Text
□ □ □ □ □

As illustrated in Figure 8, except for the adsorption rate curve of shale sample YY2-1 at high pressure step, the bidisperse diffusion model based upon bimodal pore structure could reasonably describe the methane adsorption rate data over the entire time range for all shale samples at each pressure step, indicating that methane diffusion in organic-rich shale is a two-stage process, with a faster macropore diffusion stage earlier and a micropore slower diffusion stage later. In fact, compared with several failed modelling reports on coal samples using the bidisperse model at high pressure [3,22], rare studies reported the failure of the bidisperse model to describe the gas adsorption rate data at high pressure in shale samples. In an early study conducted on lower Silurian shale in the Sichuan Basin of China by Yuan et al. [16], only the adsorption rate data at lower pressure steps were reported. As mentioned in Section 2.2, the bidisperse model assumed that the adsorption isotherm is a linear function of pressure for methane. In this study, it is apparent from Figure 4 that, when compared with three other adsorption isotherms which are near linear, the adsorption isotherm for shale sample YY2-1 is obviously non-linear, and this was considered to be the reason for the failed modelling using the bidisperse model at high pressure steps.

□ □ □ □ □

Extracted material
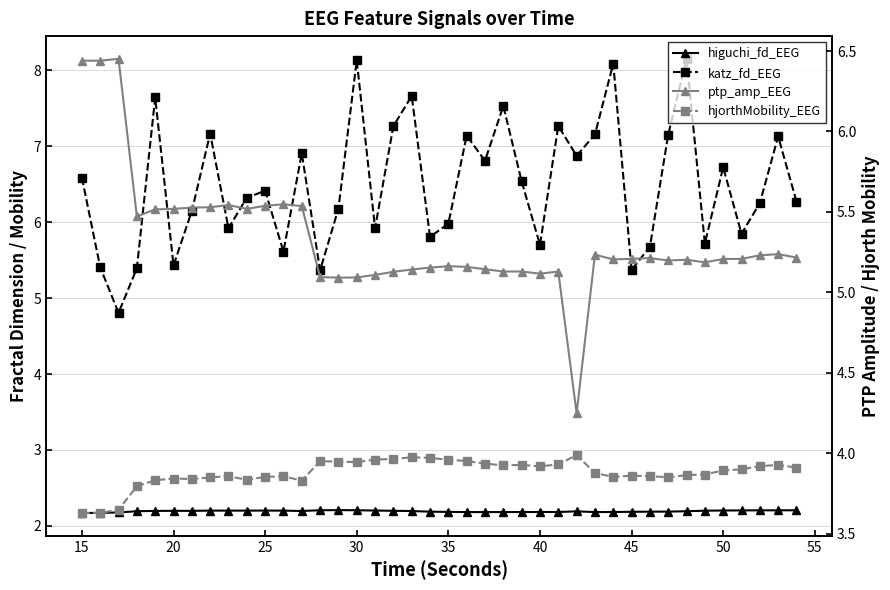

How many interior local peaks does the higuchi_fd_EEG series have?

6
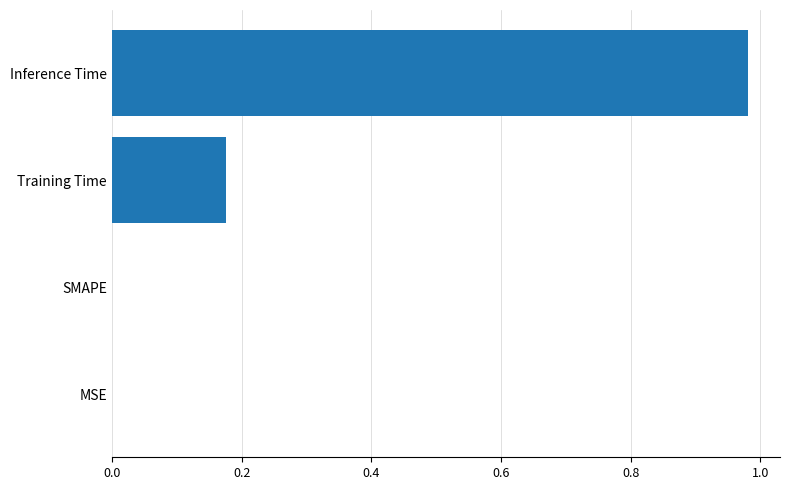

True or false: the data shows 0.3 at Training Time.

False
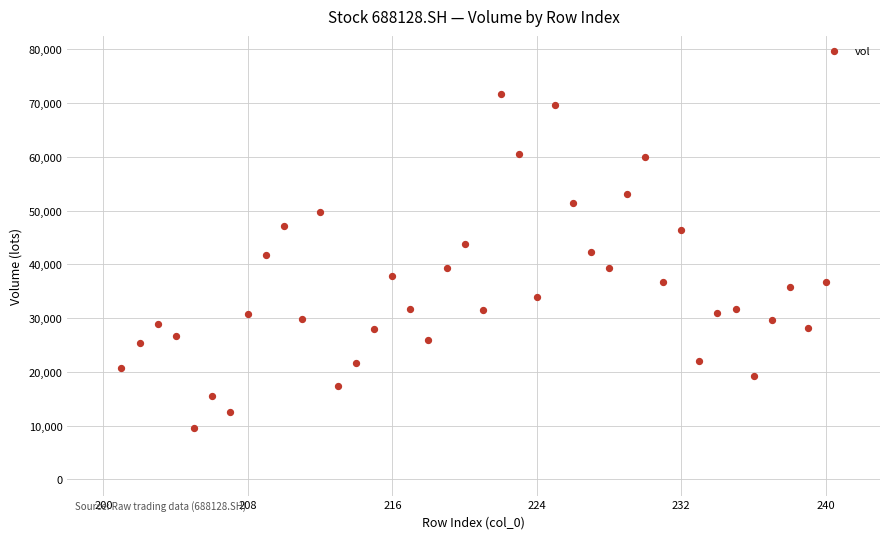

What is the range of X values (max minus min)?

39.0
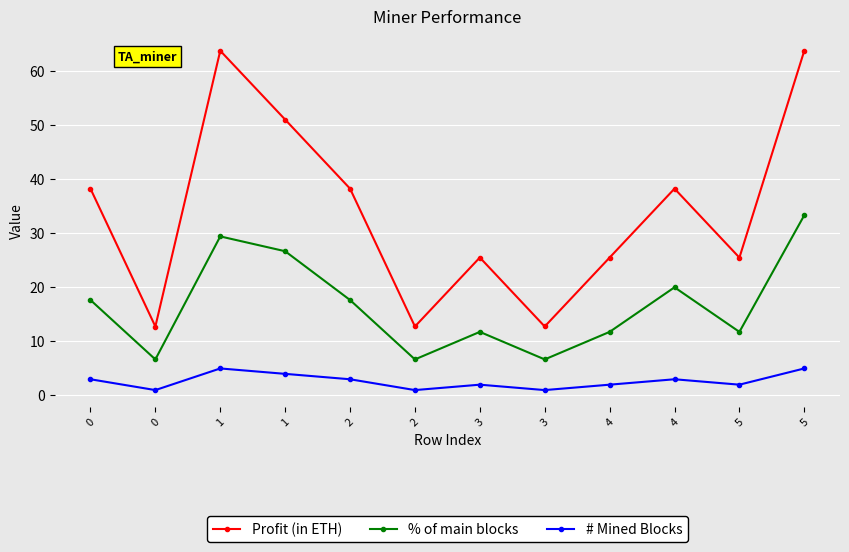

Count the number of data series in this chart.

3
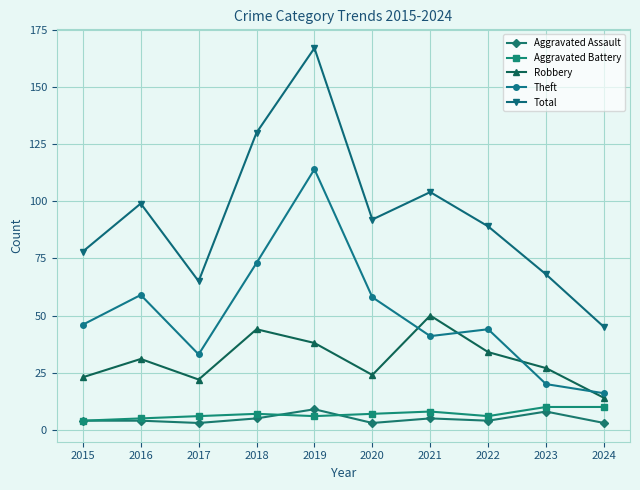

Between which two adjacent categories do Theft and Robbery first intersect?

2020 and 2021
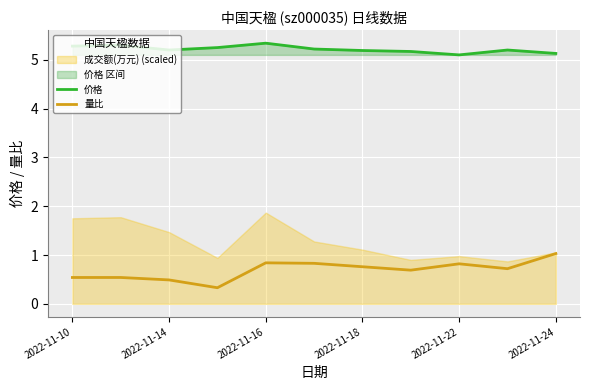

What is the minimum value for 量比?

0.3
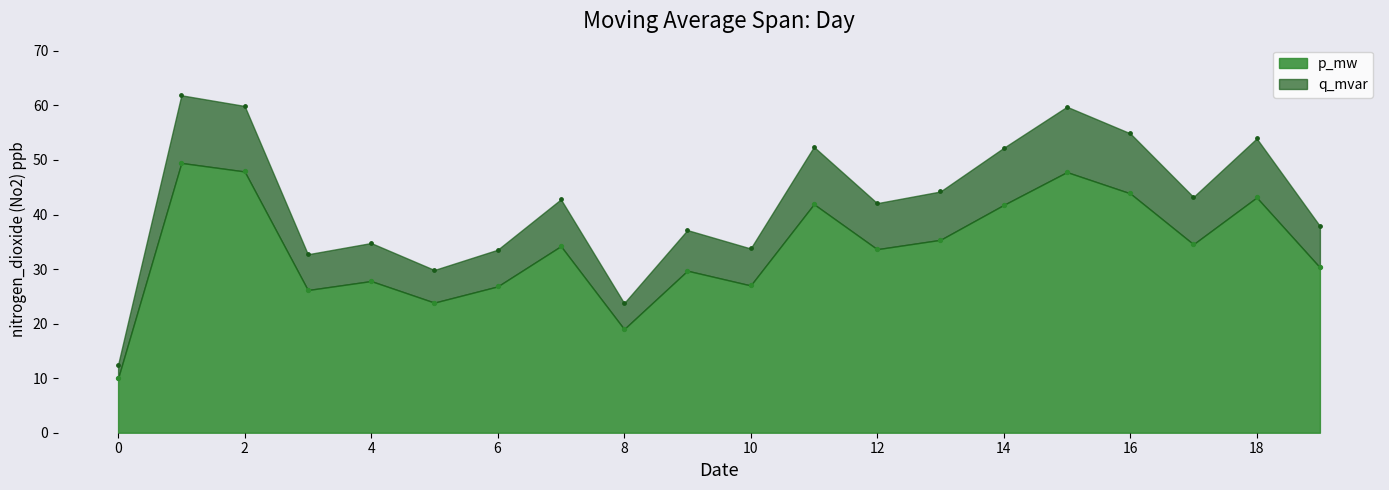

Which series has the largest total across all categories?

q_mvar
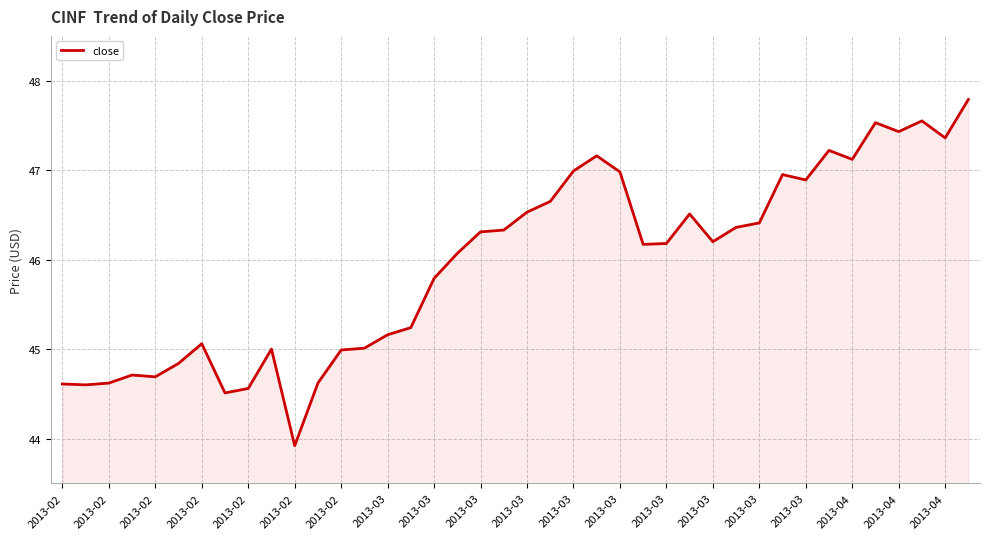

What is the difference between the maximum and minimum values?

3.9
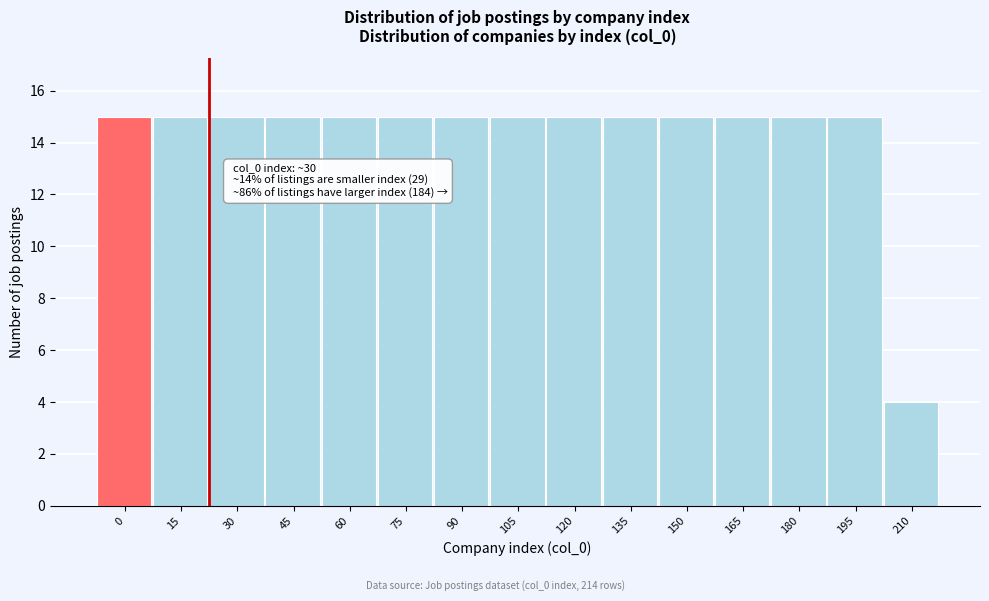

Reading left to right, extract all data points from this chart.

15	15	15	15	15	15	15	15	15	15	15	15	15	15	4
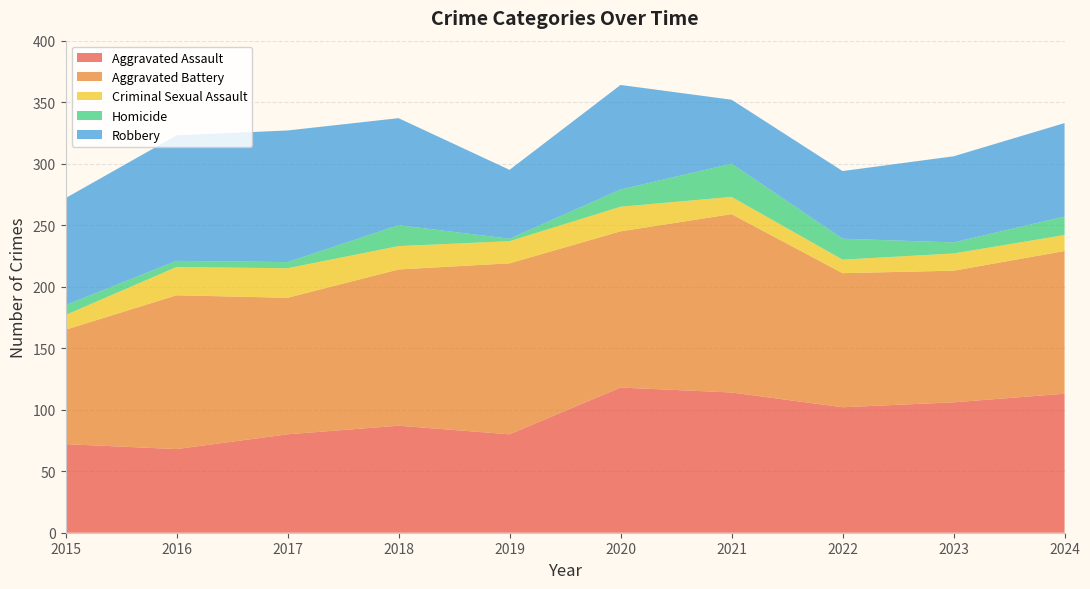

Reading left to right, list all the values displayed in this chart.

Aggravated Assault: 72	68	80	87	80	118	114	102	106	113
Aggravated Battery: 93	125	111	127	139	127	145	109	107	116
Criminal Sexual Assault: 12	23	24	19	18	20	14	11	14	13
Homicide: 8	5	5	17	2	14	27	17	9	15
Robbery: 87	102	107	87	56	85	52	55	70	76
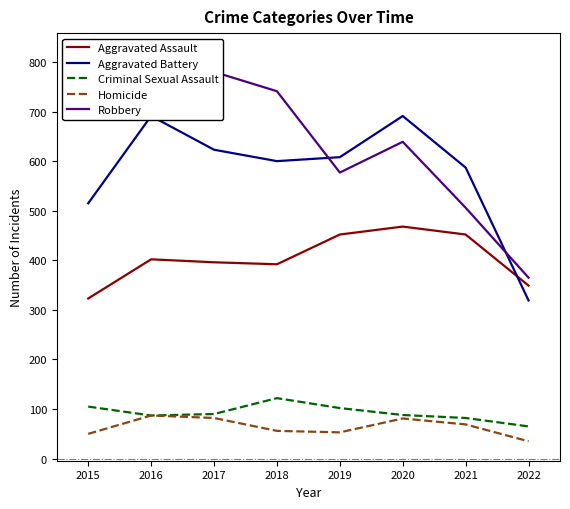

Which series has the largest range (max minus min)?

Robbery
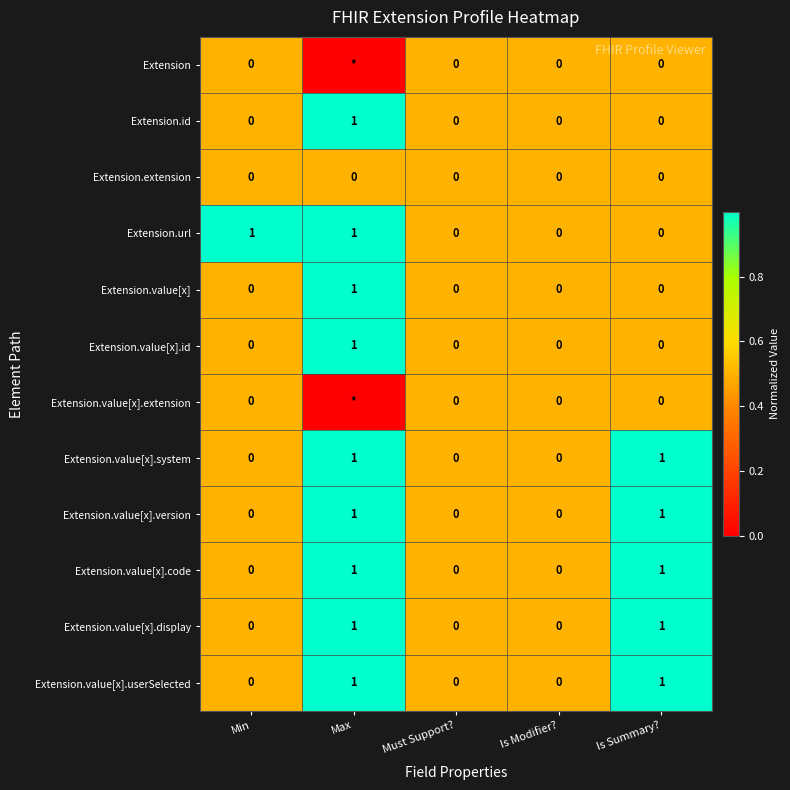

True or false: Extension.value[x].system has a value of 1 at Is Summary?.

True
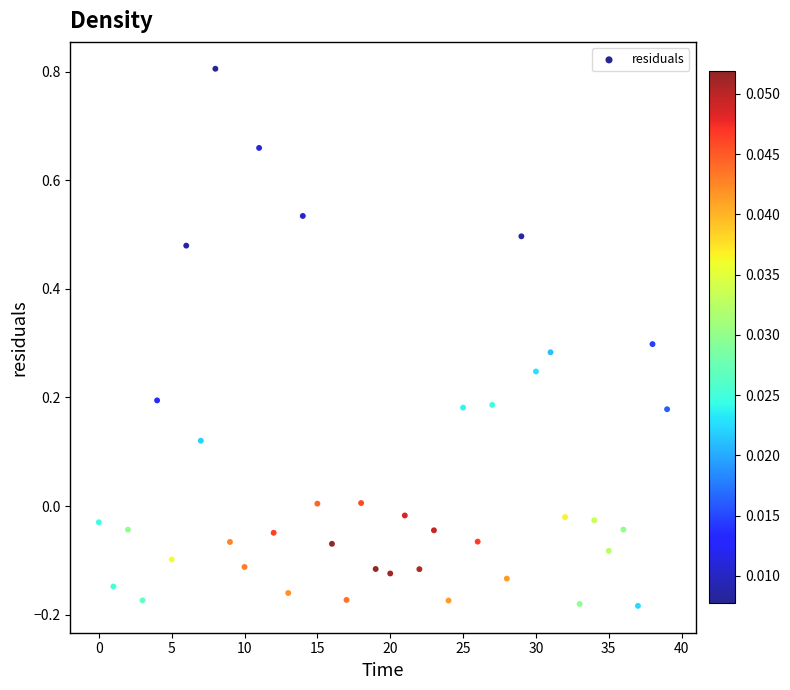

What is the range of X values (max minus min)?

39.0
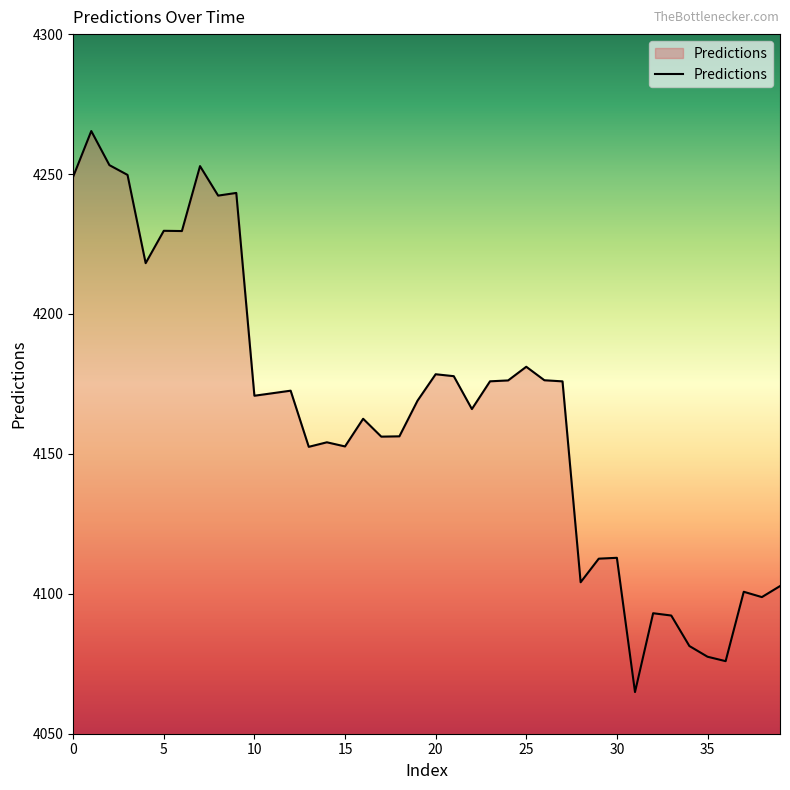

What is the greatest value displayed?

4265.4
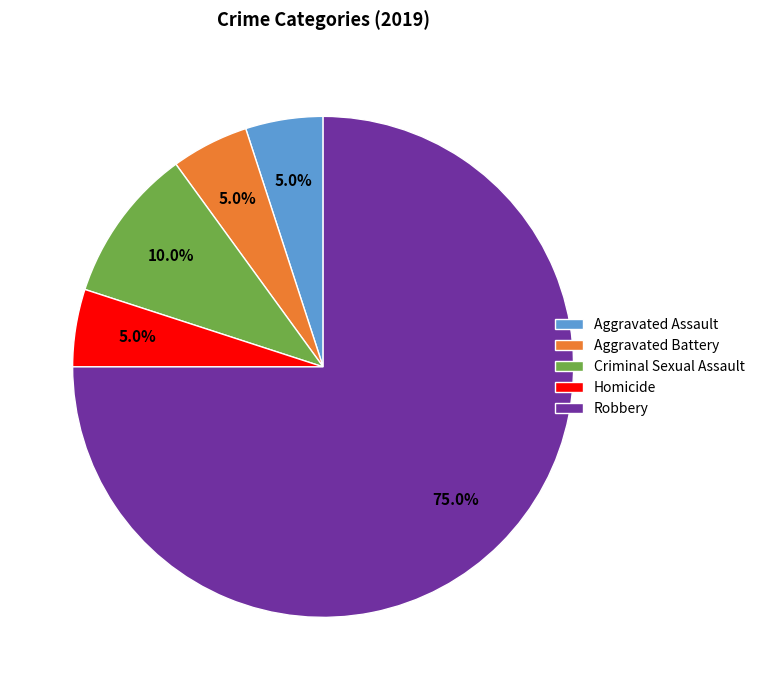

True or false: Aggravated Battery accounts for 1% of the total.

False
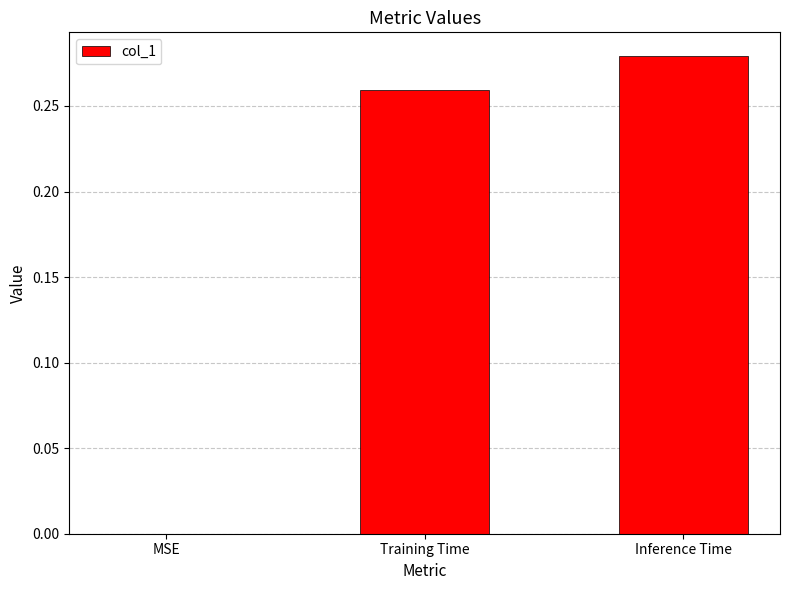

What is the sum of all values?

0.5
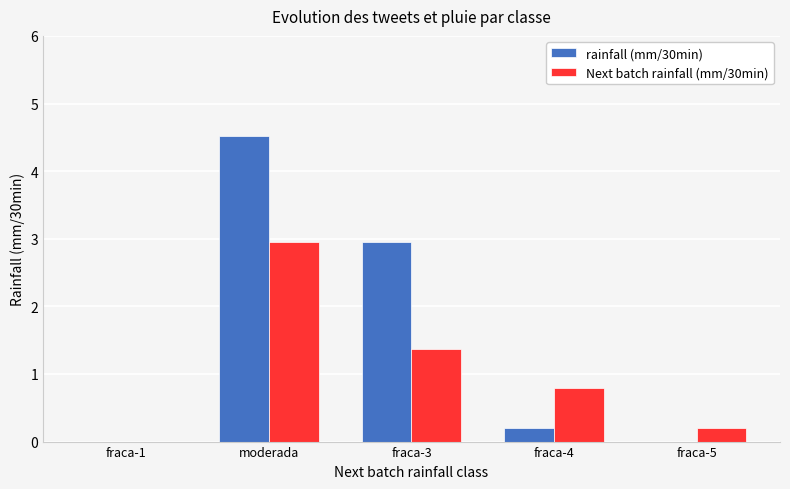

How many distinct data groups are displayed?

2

□ □ □ □ □

What to work on
#1 In the text on methane diffusion in shale, can you condense the paragraph beginning "As illustrated in Figure 8" into a short bulleted list that keeps its main facts?
#2 According to the text on methane diffusion in shale, which shale sample has an adsorption isotherm that is obviously non-linear?
#3 Carry on the text on methane diffusion in shale, picking up right after its final sentence.

Solved problems
#1
- The bidisperse diffusion model, based on bimodal pore structure, reasonably described methane adsorption rate data over the whole time range for all shale samples at each pressure step. The one exception was sample YY2-1 at the high pressure step.
- This indicates that methane diffusion in organic-rich shale has two stages: faster macropore diffusion first, then slower micropore diffusion.
- Several reports say the bidisperse model failed for coal samples at high pressure, but few report it failing for shale at high pressure.
- An earlier study by Yuan et al. on lower Silurian shale in the Sichuan Basin reported only lower-pressure data.
- The bidisperse model assumes a linear methane adsorption isotherm.
- The other three samples have near-linear isotherms, but YY2-1's isotherm is clearly non-linear. This was considered the reason the model failed for YY2-1 at high pressure.

#2 Shale sample YY2-1.

#3
As we mentioned above, the unipore diffusion model failed to predict the methane adsorption process, so the diffusion parameters obtained by bidisperse model were applied here to describe the diffusion process although the modelling for sample YY2-1 at high pressure steps is not excellent. As shown in Table 5, the order of magnitude of macro- and micropore diffusivities is roughly from 10⁻³ to 10⁰, and 10⁻³ to 10⁻¹, respectively, and diffusivities are varied between different shale samples at the same pressure steps, this may be related to the different pore structure and matrix composition characteristics between different shale samples. The methane macro- and micropore diffusivities (Table 5) determined from adsorption rate data on dry shale samples are comparable in magnitude to those found by Yuan et al. [16]. Additionally, we found that the order of magnitude of diffusivities between macro- and micropore is almost the same at medium and high pressure steps, and the difference value between these two decreased with increasing pressures. For shale sample CY1-2 at high pressure step of 6.97 MPa, the macro- and micropore diffusivities are similar. This phenomenon may suggest that the relative importance of micropore diffusion to total adsorption increases with increasing pressures, and both micropore and macropore diffusion is significant for methane adsorption in shale samples.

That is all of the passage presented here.